Who Can Use These PMMA IOLs?

  • Patients who are scheduled for cataract surgery or lens replacement.
  • Prefer a cost-effective option.
  • Value long-lasting vision correction.
  • Keep there undisturbed eye health without severe corneal or retinal disorders.
  • Don’t treat the issue of blue light protection.
  • Can eliminate the need for bifocals or bi-lendal vision correction glasses.

What are the Possible Complications after using this Lens?

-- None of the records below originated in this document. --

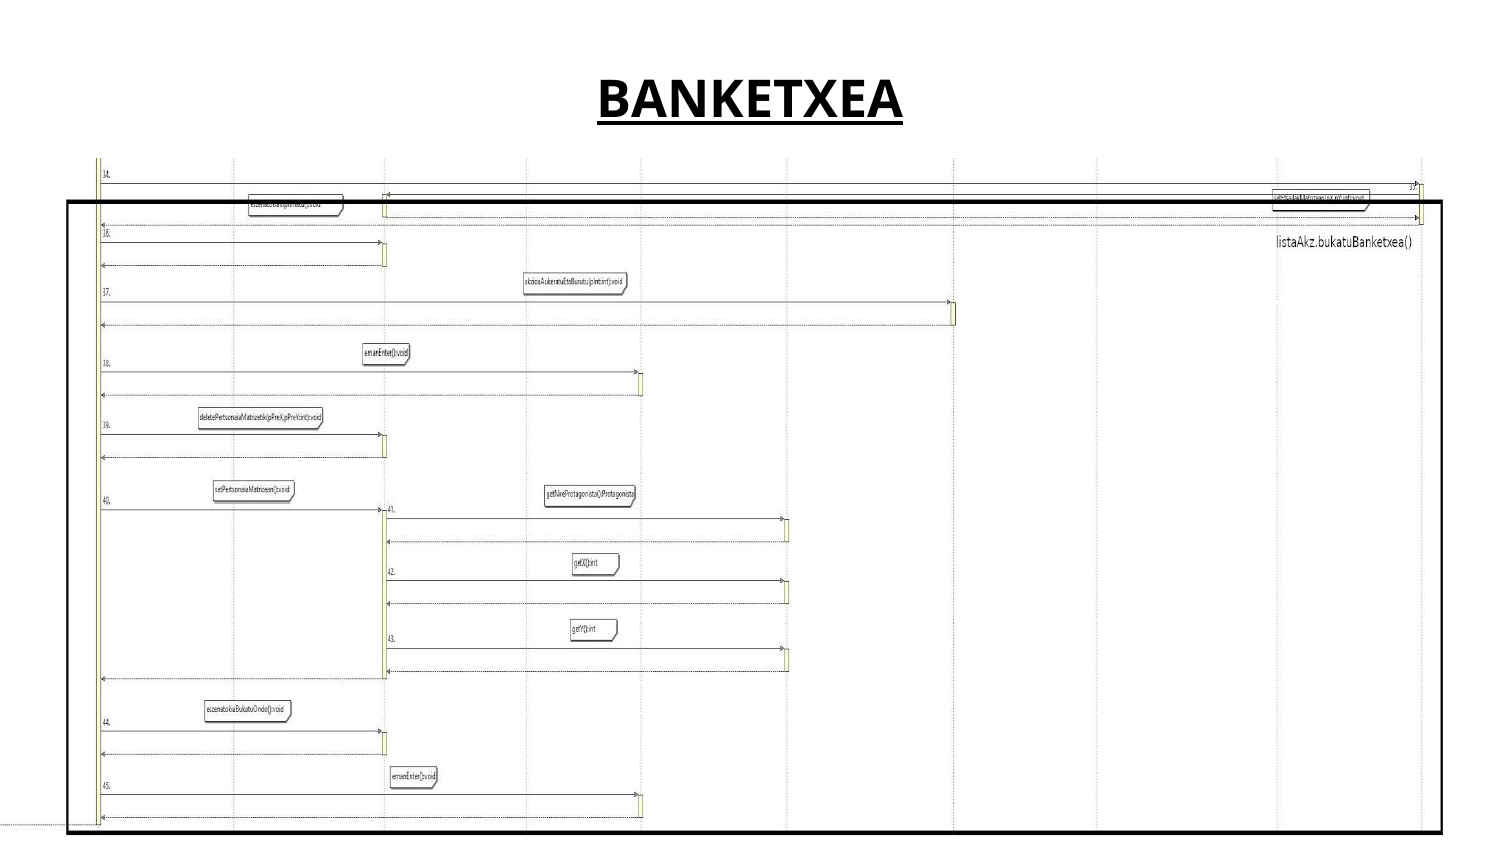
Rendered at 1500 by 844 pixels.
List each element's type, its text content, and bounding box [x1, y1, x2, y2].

text_box BANKETXEA [316, 50, 1184, 159]
picture [0, 158, 1466, 836]
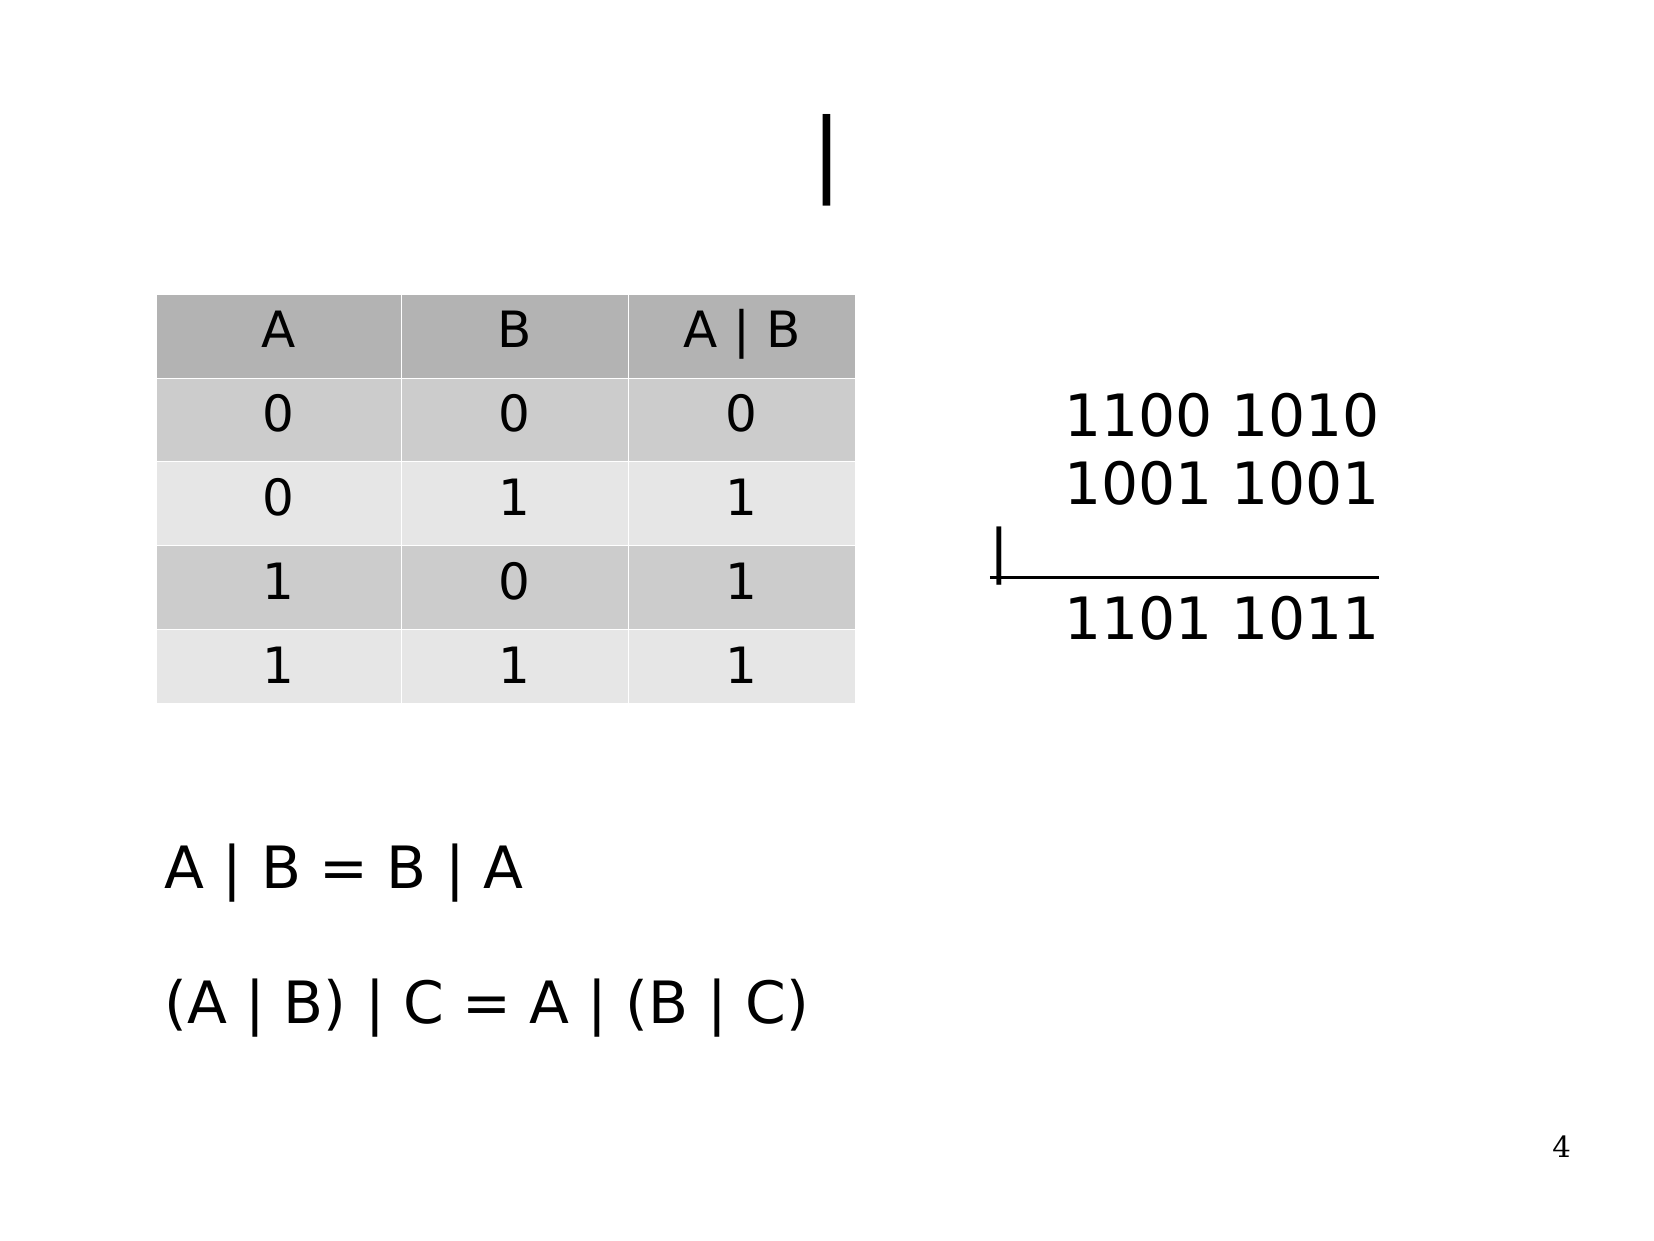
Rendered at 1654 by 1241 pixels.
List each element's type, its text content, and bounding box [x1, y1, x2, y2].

table_cell 0 [402, 546, 628, 629]
title | [82, 49, 1571, 257]
table_header B [402, 295, 628, 378]
table_cell 1 [402, 630, 628, 703]
table_cell 1 [629, 630, 855, 703]
table_cell 1 [629, 546, 855, 629]
text_box A | B = B | A (A | B) | C = A | (B | C) [150, 826, 1006, 1066]
text_box 1100 1010 1001 1001 | 1101 1011 [975, 375, 1395, 661]
table_cell 1 [402, 462, 628, 545]
table_cell 1 [157, 630, 401, 703]
table_cell 0 [402, 379, 628, 461]
table_header A [157, 295, 401, 378]
table_cell 1 [629, 462, 855, 545]
table_cell 0 [157, 379, 401, 461]
table_cell 0 [157, 462, 401, 545]
table_cell 1 [157, 546, 401, 629]
table_header A | B [629, 295, 855, 378]
table_cell 0 [629, 379, 855, 461]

While PMMA intraocular lenses (IOLs) are generally safe and effective, there are potential complications that patients should be aware of, including:

  • Postoperative inflammation: Coming after the surgery, which results in pain and difficulty with seeing for a short while, the drugs were used for treatment.
  • Infection: The rare but serious complication that occurs after surgery causes increased pain, redness, and vision loss and needs to be treated by a medical professional without further delay.
  • Corneal oedema: Post-surgery swelling of the cornea with subsequent visual aberrations that normally subside with time and proper interventions.
  • Glaucoma: Possible aggravation of ocular hypertension and thus regular monitoring is required to prevent vision loss.
  • Retinal detachment: Uncommon but potentially life-threatening condition post-surgery that may present with sudden visual symptoms like light flashes and floaters that must be addressed by medical intervention.
  • Decentration or dislocation: IOL might not stay in its correct position, resulting in visual disturbances and even the need to perform additional operations to fix the problem.
  • Dysphotopsias: Visual disturbances such as glare and halos around lights, which tend to fade gradually as the eye adapts to the lens.